Nei giorni scorsi alcuni abbonati ci hanno scritto le loro opinioni su uno dei punti della rubrica “Che Settimana!”, pubblicata nel briefing di domenica 29 gennaio, che riassume i fatti più importanti che sono avvenuti nei sette giorni appena trascorsi.

La frase in questione è la seguente:

“Nove palestinesi sono morti in un raid israeliano a Jenin; sette persone sono rimaste uccise in un attentato a una sinagoga di Gerusalemme rivendicato dal Jihad.”

GOOD MORNING ITALIA, BRIEFING 29/01/2023

Le mail arrivate in redazione riguardano in primo luogo l’utilizzo dei termini “palestinesi” e “persone“: per alcuni abbonati, l’uso della parole “persone” riferita ai morti nell’attentato avvenuto fuori dalla sinagoga Ateret Avraham nel quartiere ortodosso di Neve Yaakov, a Gerusalemme, sarebbe migliorativo, riconoscendo loro il fatto di essere persone, mentre i morti in seguito al raid dell’esercito a Jenin sarebbero indicati genericamente come “palestinesi”.

All’opposto altri abbonati ci hanno scritto per dirci che usare “persone” per indicare le vittime dell’attentato nei pressi della sinagoga equivalga a utilizzare un termine vago e quindi sminuente nei loro confronti.

Altri commenti hanno invece sottolineato che percepivano una differenza nell’uso dei verbi: “i palestinesi muoiono, le persone sono uccise“.

Un’ulteriore osservazione arrivata in redazione riguarda l’utilizzo della parola “neutralizzato” nel briefing di sabato 28 gennaio, riguardo all’uccisione dell’autore dell’attentato fuori dalla sinagoga Ateret Avraham.

Dopo aver ricevuto queste segnalazioni, consapevoli del fatto che le vicende di quell’area sono delicate e toccano sensibilità profonde quanto differenti, ne abbiamo discusso in redazione, riesaminando le cronache e il lavoro fatto per realizzare il briefing.
# # # # # # #
- _Gruppo di esercizi_:
[A] Estrai dal brano da leggere il tratto che va da "All’opposto altri abbonati" fino a "nei loro confronti.".
[B] Spiega in una o due frasi perché, secondo il brano da leggere, alcuni abbonati considerano migliorativo l'uso della parola "persone" per i morti dell'attentato di Gerusalemme.
Per svolgere questo lavoro i dati non servono.

- _Sezione dati_:
# # # # # # #
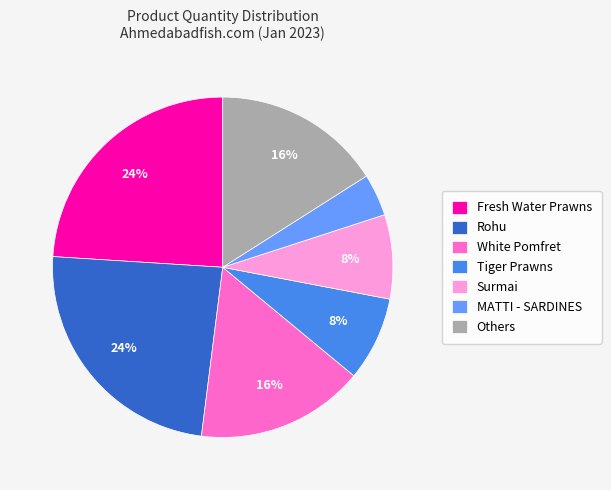

To the nearest percent, what is the average slice percentage?

14%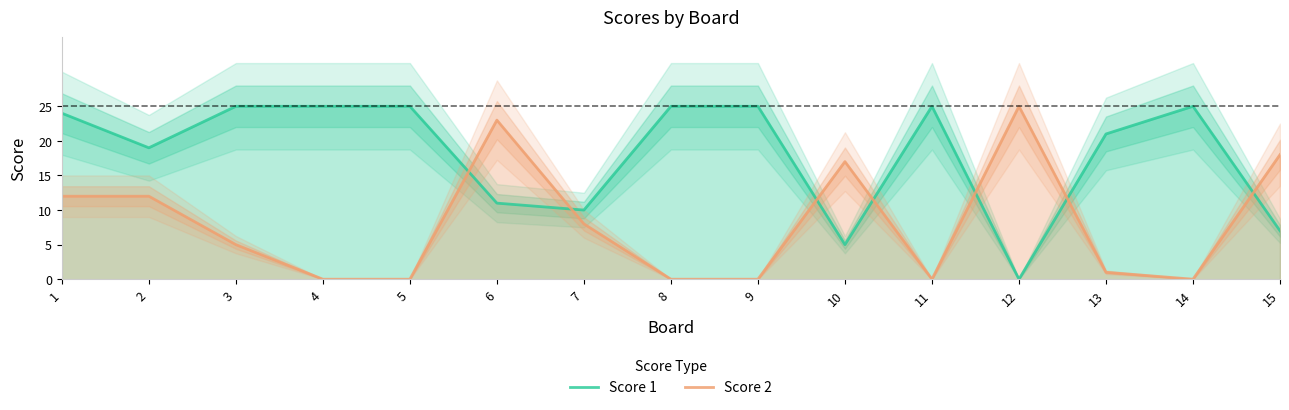

Is the value of Score 2 at 4 greater than the value of Score 1 at 2?

No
# # # # # # #
- _Risposte agli esercizi_:
[A]
All’opposto altri abbonati ci hanno scritto per dirci che usare “persone” per indicare le vittime dell’attentato nei pressi della sinagoga equivalga a utilizzare un termine vago e quindi sminuente nei loro confronti.

[B] Per quegli abbonati la parola riconosce alle vittime il fatto di essere persone. I morti del raid a Jenin sono invece indicati genericamente come "palestinesi".